Aynı gün sorulan ‘Grev sürecinin siyasi olduğunu düşünüyor musunuz?’ şeklindeki soruya da
“Bu durumun bir siyasi olay olacağına inanmak istemiyorum, açıkçası. Ancak İstanbul’da da yine aynı sürecin yaşandığını düşündüğümüzde, ‘Ya olabilir mi?’ diye de kendimizi bazen çimdikliyoruz. Affedersiniz, ama inanmak istemiyorum, açıkçası” şeklinde yanıt vermişti.
Bahsettiğim toplantının üzerinden kısa bir süre geçti, hafta başında AK Parti Bursa İl Teşkilatı tarafından düzenlenen ‘Genel seçimlerin üzerinden iki yıl, yerel seçimlerin üzerinden bir yıl geçmişken Bursa yatırımları’ isimli toplantıda yine konu döndü dolaştı, kayyum imalarına geldi.
AK Parti Bursa İl Başkanı Davut Gürkan, basın toplantısında Bursa Büyükşehir Belediye Başkanı Mustafa Bozbey’in geçen 13 ayda mazeretlerin arkasına sığındığını, yüzde 90 aşamasına gelen birçok projeyi bile tamamlayamadığını, bazı açılışların temellerinin de Ak Partili Belediye dönemlerinde atıldığını hatırlatarak; “Şimdi algı yapıyorlar. Kayyumu gündeme getiriyorlar. Bizim herhangi bir anket çalışmamız yok. Kayyum da gündemde değil. Anket yaptırıyorlarsa kendileri yaptırıyorlar. Bozbey’in basın toplantısında soruyu da kimin sorduğuna, sipariş olup olmadığına bakın. Algı oluşturmak böyle bir şey. Kendileri adalete intikal eden konularla ilgili cevap vermekten hesap vermekten neden çekiniyorlar. Usulsüz harcamalarla ilgili biz adliyeye konuyu intikal ettirdik. Hormonlu inşaatlarla ilgili de yapılan bir suç duyurusu vardı sonrasında geri çekildi. Bunların cevabını vermeleri iyi olur!” biçiminde bir açıklama geldi Gürkan’dan.
Kısacası AK Parti cephesi diyor ki, Bozbey kendi PR’ını yükseltmek için ‘kayyum’ endişesi yaratıyor. Bu işlere tevessül etmesin, yok öyle bir şey!

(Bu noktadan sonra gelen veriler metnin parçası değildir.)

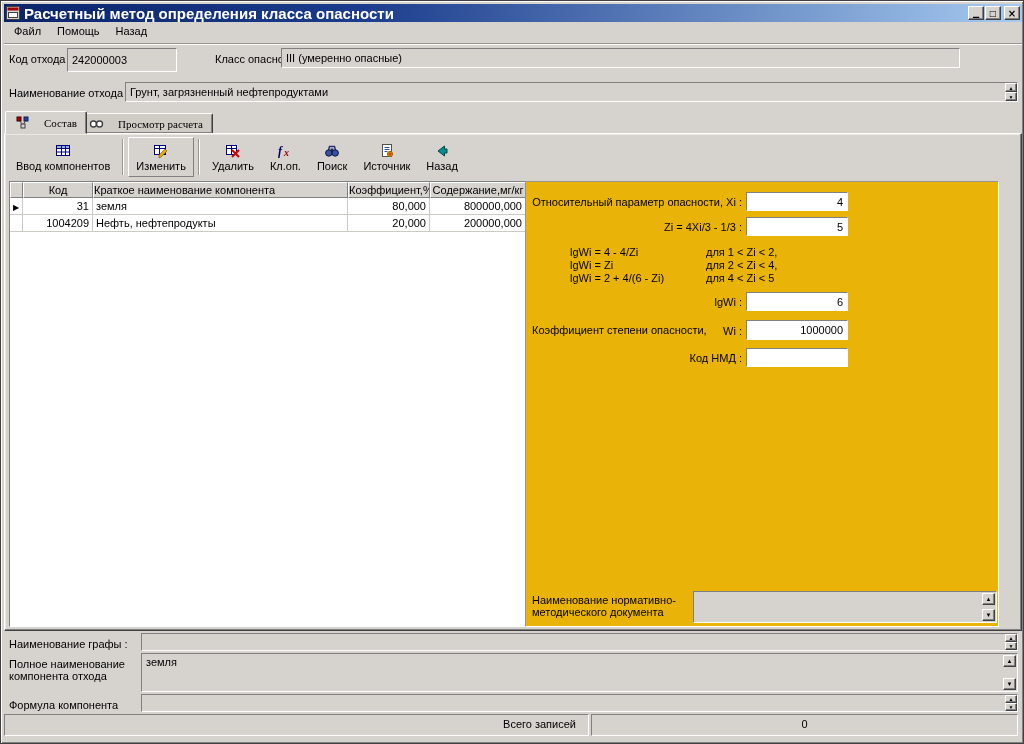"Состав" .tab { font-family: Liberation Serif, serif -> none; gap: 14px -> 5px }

Fakat toplantının sonuna doğru yine Başkan Gürkan’ın anlattığı padişah ve zarf hikayesi pek manidardı.
Son zarfta ‘Baktın bu işleri kıvıramıyorsun, o halde sen de senden sonra gelecek padişah için üç zarf hazırla’ diyen mesajın okunmasının ardından, ‘Bunlar da kendilerinden sonra gelecekler için şimdiden üç zarf hazırlasın’ denince işler orada bir karıştı.
İki şekilde yorumlanabilecek bu mesajın ilk yorumu elbette CHP’li belediye başkanları bu işi beceremedi, bir dönem daha belediye başkanı olma ihtimalleri yok şeklinde. İkinci yorum ise herkesin aklına düşen endişe gibi yine ‘kayyum’ fikrini çağrıştırıyor.

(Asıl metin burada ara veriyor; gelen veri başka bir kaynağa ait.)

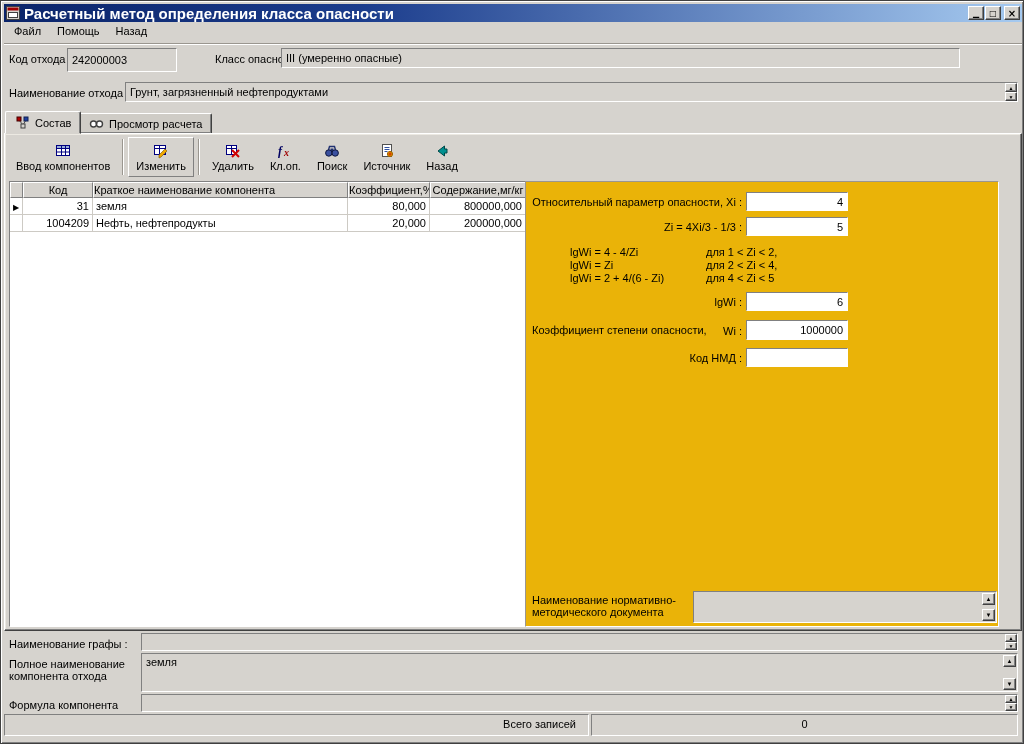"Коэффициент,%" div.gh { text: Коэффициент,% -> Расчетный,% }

Pazartesi gününden bu yana her iki görüşten de yorumlar yapıldı. Üzerinde bunca yazılıp çizilen konunun benim tarafımdan yorumu; Davut Gürkan bir kıssadan hisse ile iki kuşu katletti, vermek istediği iki mesajı da kafalarda uyandırdı şeklinde.
Şimdi Bursa’ya kayyum gelir mi gelmez mi konusu tartışmaya açıkken, 25 Mayıs itibariyle Bursa’ya CHP Genel Başkanı Özgür Özel’in geleceği bir gerçek. 26 Mayıs itibariyle ise şu meşhur ‘şaibeli kurultay’ davası görülecek.